First point of the day is that futures are down and most of the credit is still being given to rising bond yields and a job report that came up short but led to one key question. Did it simply come up short or have many simply left the work force forever?
Either way Wall Street is convinced this will not stop the Fed from raising interest rates. In fact they now project 4 rate hikes by the end of 2022. The Nasdaq ($QQQ) futures of course are showing the greatest signs of stress as the 10-year yield ticked a bit higher this morning.
Word On The Street
A quote from this morning’s journals reads as follows. “U.S. stocks set to open lower, with technology underperforming again. Higher interest rates raises the opportunity costs of bets on companies with only long term profit prospects, and the turn in long term rates has cruelly exposed sky-high valuations of many such companies”.
Earnings will begin on Friday and I’m not sure the usual promises are going to work. Of course the Financial Sector ($XLF) is trading green in the pre-market, but on the other end Bitcoin and other cryptocurrencies are in the red this morning. Bitcoin is down nearly 1% at the time of taking these notes , with a death cross approaching in 24-48 hours on the daily charts.
Defensive sectors seem to be holding up as best as they can in the pre-market with Utilities leading the charge, likely because of their higher yield in relation to bonds. Healthcare is the lagging defensive sector despite being the most oversold coming into the week and the looming combination variant of the Omicron and Delta virus.
Can Value Still Be Found In Stocks?
In search of value during one of my personal client sessions on Sunday evening, I found that only 5.2% of the market did not fall under extreme valuations. I was not surprised only 447 companies remained in my typical weekly screen. Although many believe this minor pullback in the market has done damage enough. I know the true damage of high valuations is far greater and almost un-repairable without some major correction.
Still, a true value investor never stresses. We asses downside risk and analyze all opportunities. In our latest sessions at the Stock Market Academy we’ve been learning about the present value of growth opportunities. Something that was highlighted across financial media this morning as we weigh in on rising interest rates. This is an important tool to determine if a company’s market value is full of promise or work already completed. Be sure to sign up for the clubhouse app and become a member as we will continue this lesson plan in the weeks to come.
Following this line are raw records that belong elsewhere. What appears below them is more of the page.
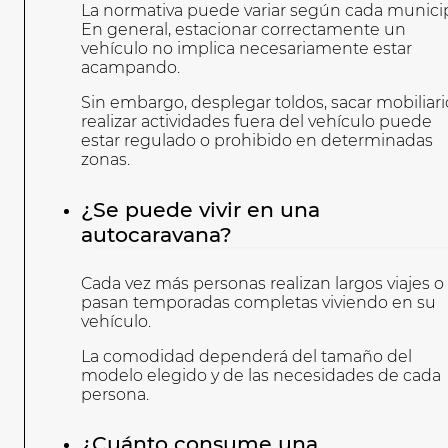
La normativa puede variar según cada municip
En general, estacionar correctamente un
vehículo no implica necesariamente estar
acampando.
Sin embargo, desplegar toldos, sacar mobiliari
realizar actividades fuera del vehículo puede
estar regulado o prohibido en determinadas
zonas.
¿Se puede vivir en una
autocaravana?
Cada vez más personas realizan largos viajes o
pasan temporadas completas viviendo en su
vehículo.
La comodidad dependerá del tamaño del
modelo elegido y de las necesidades de cada
persona.
¿Cuánto consume una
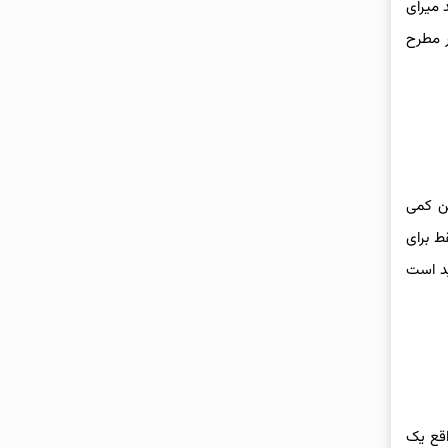
 میرای
ر مطرح
ی کند که این کمی
 هزینه بالای تولید CR-V FCEV باعث شده فقط برای
به نظر برسد، اما بعید است
اقع یک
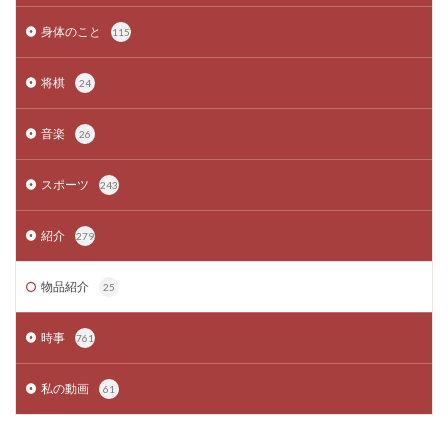
身体のこと
115
将棋
24
音楽
26
スポーツ
243
紹介
279
物品紹介
25
時事
761
私の動画
61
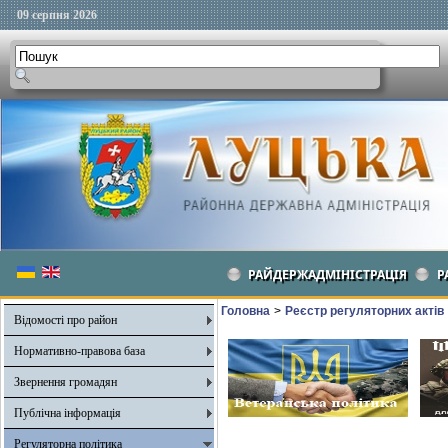
09 серпня 2026
РАЙДЕРЖАДМІНІСТРАЦІЯ
Р
Головна
>
Реєстр регуляторних актів
Відомості про район
Нормативно-правова база
Звернення громадян
Публічна інформація
Регуляторна політика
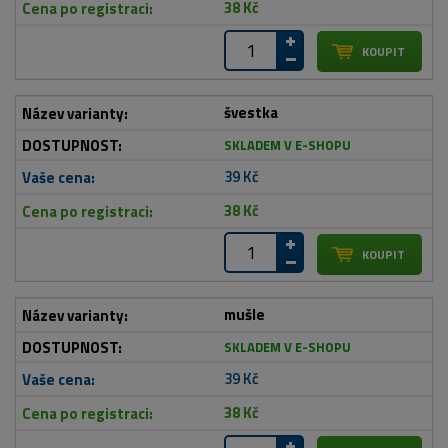
38 Kč
švestka
SKLADEM V E-SHOPU
39 Kč
38 Kč
mušle
SKLADEM V E-SHOPU
39 Kč
38 Kč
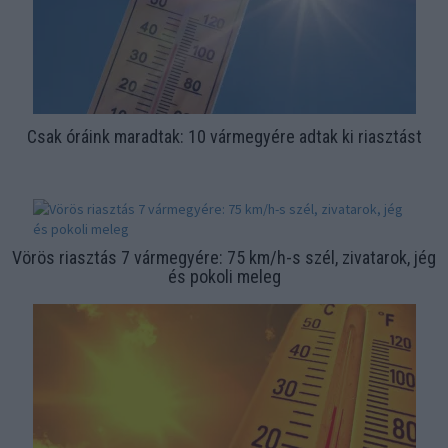
Csak óráink maradtak: 10 vármegyére adtak ki riasztást
Vörös riasztás 7 vármegyére: 75 km/h-s szél, zivatarok, jég
és pokoli meleg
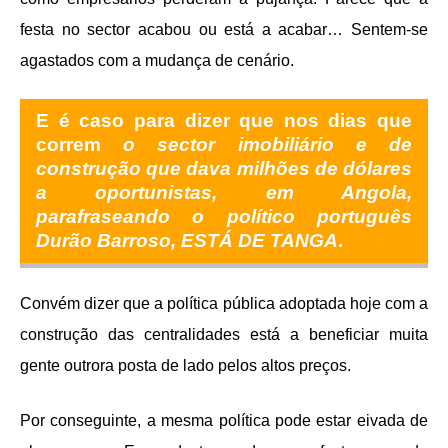
festa no sector acabou ou está a acabar… Sentem-se
agastados com a mudança de cenário.
E é caso para dizer que nos dias que
correm
o sector imobiliário e de
construção que dava milhões de dólares
a oportunistas, em Angola,
parafraseando o político português
Durão Barroso, ESTÁ DE TANGA
.
Convém dizer que a política pública adoptada hoje com a
construção das centralidades está a beneficiar muita
gente outrora posta de lado pelos altos preços.
Por conseguinte, a mesma política pode estar eivada de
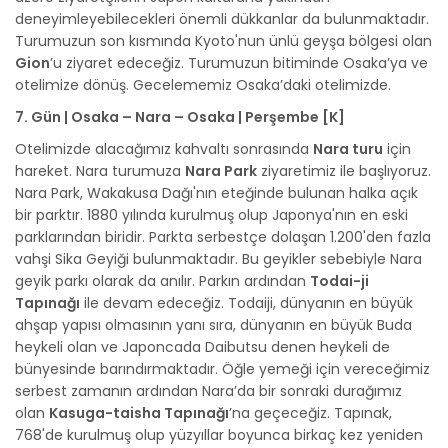
deneyimleyebilecekleri önemli dükkanlar da bulunmaktadır.
Turumuzun son kısmında Kyoto'nun ünlü geyşa bölgesi olan
Gion
’u ziyaret edeceğiz. Turumuzun bitiminde Osaka’ya ve
otelimize dönüş. Gecelememiz Osaka’daki otelimizde.
7. Gün | Osaka – Nara – Osaka | Perşembe [K]
Otelimizde alacağımız kahvaltı sonrasında
Nara turu
için
hareket. Nara turumuza
Nara Park
ziyaretimiz ile başlıyoruz.
Nara Park, Wakakusa Dağı'nın eteğinde bulunan halka açık
bir parktır. 1880 yılında kurulmuş olup Japonya'nın en eski
parklarından biridir. Parkta serbestçe dolaşan 1.200'den fazla
vahşi Sika Geyiği bulunmaktadır. Bu geyikler sebebiyle Nara
geyik parkı olarak da anılır. Parkın ardından
Todai-ji
Tapınağı
ile devam edeceğiz. Todaiji, dünyanın en büyük
ahşap yapısı olmasının yanı sıra, dünyanın en büyük Buda
heykeli olan ve Japoncada Daibutsu denen heykeli de
bünyesinde barındırmaktadır. Öğle yemeği için vereceğimiz
serbest zamanın ardından Nara’da bir sonraki durağımız
olan
Kasuga-taisha Tapınağı
’na geçeceğiz. Tapınak,
768'de kurulmuş olup yüzyıllar boyunca birkaç kez yeniden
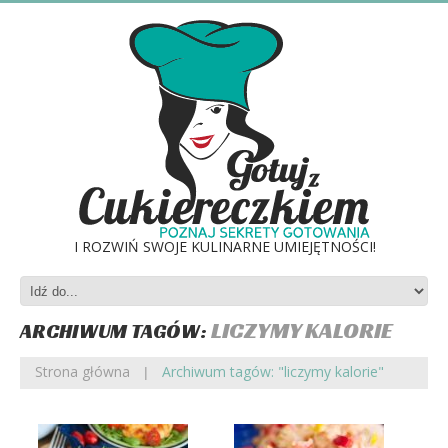
I ROZWIŃ SWOJE KULINARNE UMIEJĘTNOŚCI!
LICZYMY KALORIE
ARCHIWUM TAGÓW:
Strona główna
Archiwum tagów: "liczymy kalorie"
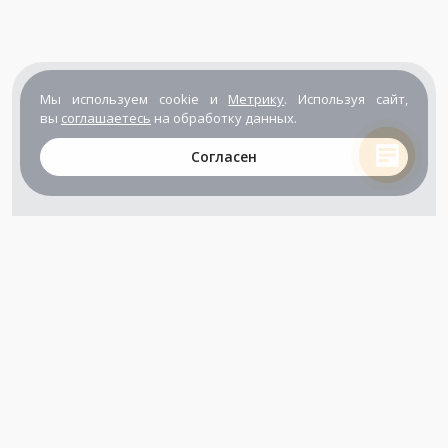
Мы используем cookie и
Метрику
. Используя сайт,
вы
соглашаетесь
на обработку данных.
Согласен
+7 (800) 302-65-54
+7 (495) 133-39-03
info@zener.ru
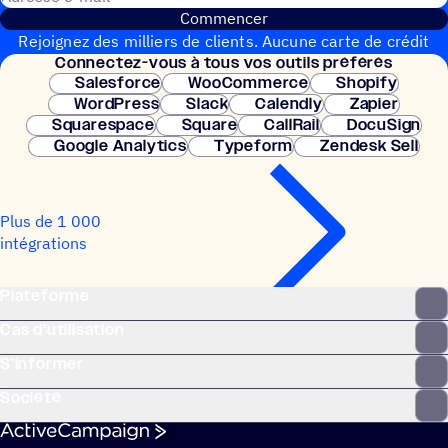
Commencer
Rejoignez des milliers de clients. Aucune carte de crédit
Connec­tez-vous à tous vos outils préférés
nécessaire. Configuration instantanée.
Salesforce
WooCommerce
Shopify
WordPress
Slack
Calendly
Zapier
Squarespace
Square
CallRail
DocuSign
Google Analytics
Typeform
Zendesk Sell
Plus de 1 000
intégrations
Plateforme
Cas d’utilisation
S’informer
Société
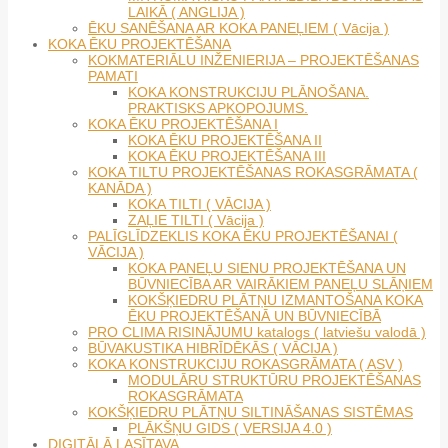
LAIKĀ ( ANGLIJA )
ĒKU SANĒŠANA AR KOKA PANEĻIEM ( Vācija )
KOKA ĒKU PROJEKTĒŠANA
KOKMATERIĀLU INŽENIERIJA – PROJEKTĒŠANAS
PAMATI
KOKA KONSTRUKCIJU PLĀNOŠANA.
PRAKTISKS APKOPOJUMS.
KOKA ĒKU PROJEKTĒŠANA I
KOKA ĒKU PROJEKTĒŠANA II
KOKA ĒKU PROJEKTĒŠANA III
KOKA TILTU PROJEKTĒŠANAS ROKASGRĀMATA (
KANĀDA )
KOKA TILTI ( VĀCIJA )
ZAĻIE TILTI ( Vācija )
PALĪGLĪDZEKLIS KOKA ĒKU PROJEKTĒŠANAI (
VĀCIJA )
KOKA PANEĻU SIENU PROJEKTĒŠANA UN
BŪVNIECĪBA AR VAIRĀKIEM PANEĻU SLĀŅIEM
KOKŠĶIEDRU PLĀTŅU IZMANTOŠANA KOKA
ĒKU PROJEKTĒŠANĀ UN BŪVNIECĪBĀ
PRO CLIMA RISINĀJUMU katalogs ( latviešu valodā )
BŪVAKUSTIKA HIBRĪDĒKĀS ( VĀCIJA )
KOKA KONSTRUKCIJU ROKASGRĀMATA ( ASV )
MODULĀRU STRUKTŪRU PROJEKTĒŠANAS
ROKASGRĀMATA
KOKŠĶIEDRU PLĀTŅU SILTINĀŠANAS SISTĒMAS
PLĀKŠŅU GIDS ( VERSIJA 4.0 )
DIGITĀLĀ LASĪTAVA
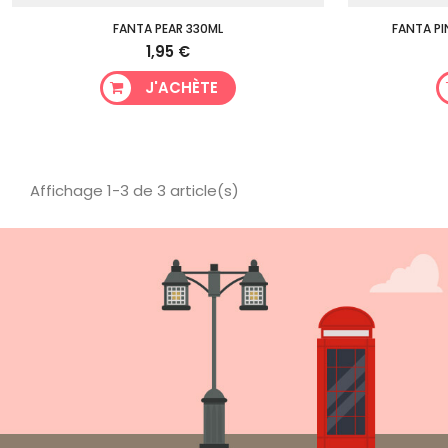
FANTA PEAR 330ML
FANTA PI
1,95 €
J'ACHÈTE
Affichage 1-3 de 3 article(s)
Also keep in mind that earnings season is about to jump off so be careful with your purchases. You don’t want to be caught up in the mix unknowingly. Some sectors like Technology ($XLK), Industrials ($XLI), Consumer Staples ($XLP), Consumer Discretionary ($XLY), Communications ($XLC) and Basic Materials ($XLB) have been under pressure but have led to some opportunities being presented.
There are less options for the Financial ($XLF) and Energy ($XLE) sectors than usual given they are the leaders coming into the year. Valuations in these two sectors may not be too far stretched but technicals surely are. Look for pull backs in these sectors before diving straight in. We expect there to be continued outperformance but nothing goes up in a straight line.